Il se tient accroupi, les pattes de devant appuyées au sol
entre les genoux écartés, comme une grenouille – ce terme lui convient
bien, son animalité, sa plasticité interne, les sensations de roulement
et de réchauffement qu'il lui procure l'aident à progresser dans le
mouvement. Il se tasse un peu, en même temps qu'une houle se manifeste
dans son ventre. Il se ramasse davantage sur ses organes – c'est le mot
qu'avait employé la femme. Il se laisse doucement tomber, telle une
matière fécale – c'est le mot qui lui vient malgré lui, mais c'est aller
trop vite en besogne. Il se laisse rouler doucement, accompagne sa
lourdeur jusqu'au contact du sol, en souplesse. Il entend des
gargouillis en résonance avec le sol soudain massivement présent, dur,
et noir.
Sans l'avoir voulu il s'est remis en position de batracien –
il s'aperçoit de sa lointaine parenté avec Grégor, Grégor Samsa. Mais
beaucoup de chemins avait été faits depuis, comme des sorties de
tunnels, des remontées. Des bulles, des sons, des notes de musique
s'amusent avec le sol contre lequel il s'affaisse à nouveau, se mettant
en position de meilleure résonance, pensant déjà aux musiciens
d'orchestre, pensant à nouveau à la danse, à l'assouplissement. Mais le
corps de vieillard manifeste ses limites diverses, ses douleurs. C'est
un autre âge, pense-t-il, il y avait l'âge glaciaire, l'âge
préhistorique, les bouillies premier âge, l'âge scolaire, l'âge des
cavernes – l'âge des cavernes était celui dans lequel il voulait entrer
tout à l'heure. Celui-là n'avait pas tout dit, il voulait y retourner
voir pour défaire son mystère. Il voulait offrir cela à monsieur Nuit –
non pas les cavernes, mais La caverne – de Platon ; non pas Pluton mais
Platon – et son ventre parle plus fort maintenant, entend mieux aussi...
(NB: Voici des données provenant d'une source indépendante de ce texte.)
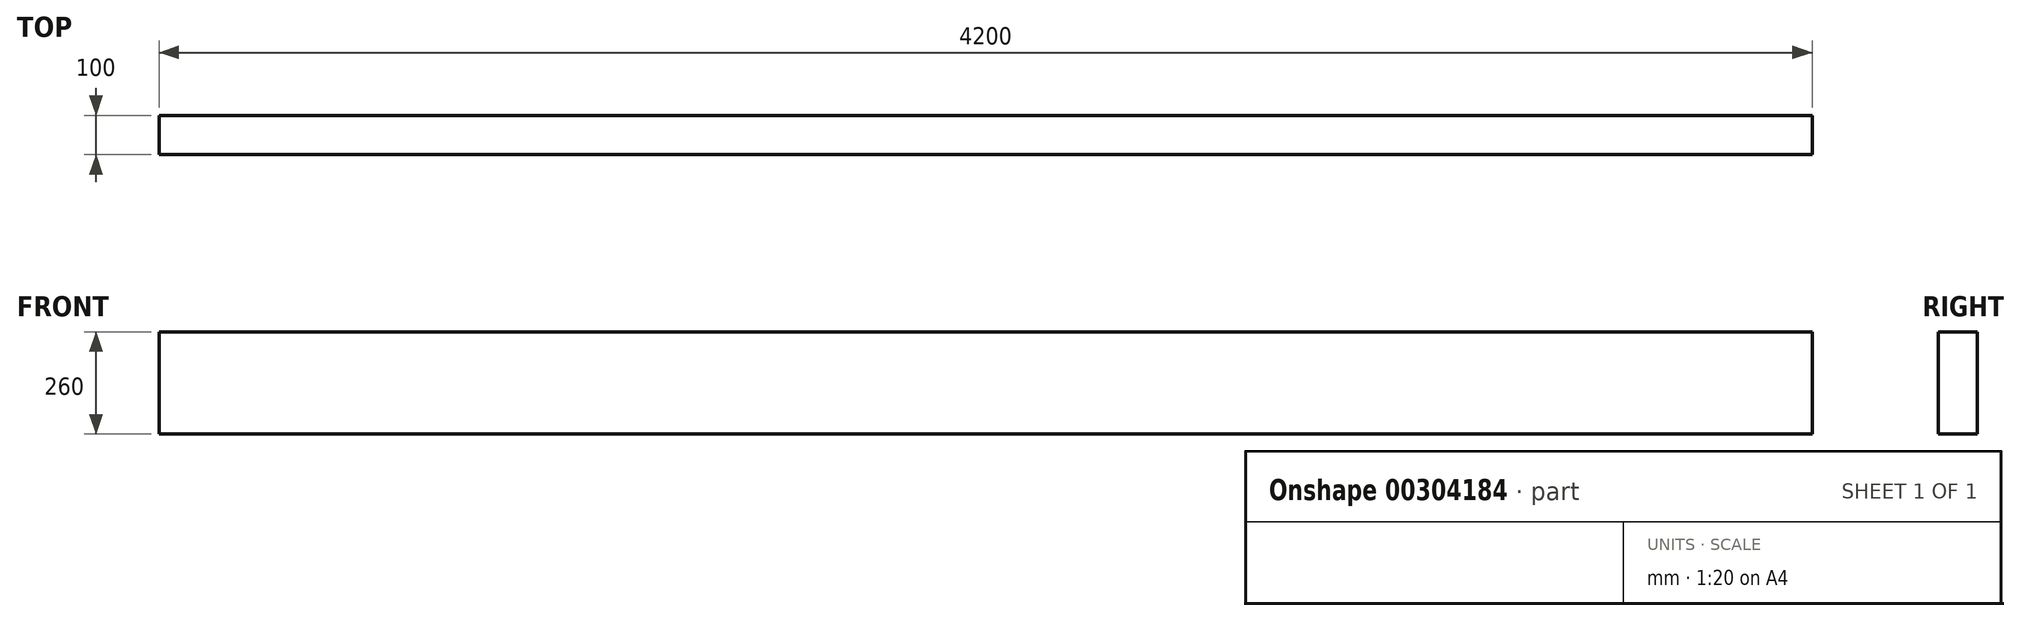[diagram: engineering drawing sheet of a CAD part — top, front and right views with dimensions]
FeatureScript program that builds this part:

Arc-bouté sur la table il écrit, ses jambes presque comme celles d'un
lièvre touchant à peine le sol.
Cette femme l'avait mis sur la voie ;
mais c'était à lui de jouer. Elle avait seulement dit, l'étonnant, "Ah
les organes" (les devinant). Il avait compris qu'il n'irait pas plus
loin dans la danse avec ce bagage clandestin, ces organes. À présent il
remonte à l'âge de la caverne, à cette grotte, à cet emmurement. Il sait
qu'il va en sortir.
Le merle noir.
Ses pattes
enjambent les feuilles mortes, tout un tas de débris, l'herbe repoussée.
Son bec fait place nette. Son œil rond comme une bille orange surgit
virevoltant. Les pattes écartées déplacent le fuseau de son corps lisse.
C'est le merle de monsieur Nuit. Il ne doit pas être loin, son patron.
Il soulève les feuilles, l'air de rien, avec une grande vivacité. Il les
fait voleter. Son œil jette sa bille orange dans le jeu, un astre
plein, fruité, un bec raquette, batte et ciseaux, fourchette et
baguette, lame et lune, lance et berceau, qui jongle, qui caresse
vivement. Tout en un, sans presque s'ouvrir – à quoi joue-t-il, que
sonde-t-il, qu'écoute-t-il ? – ailleurs on le verra fendu en pincette
tenant fermement un ver de terre replié deux ou trois fois ou pendant
des deux bouts. Le même, est-ce bien le même qu'on verra s'entrouvrir
pour chanter à la lune ou plutôt à la compagnie des terrestres ses
trilles merveilleux, ses mélodies rebondies qui emplissent de joie et
donnent le frisson – à monsieur Nuit lui-même.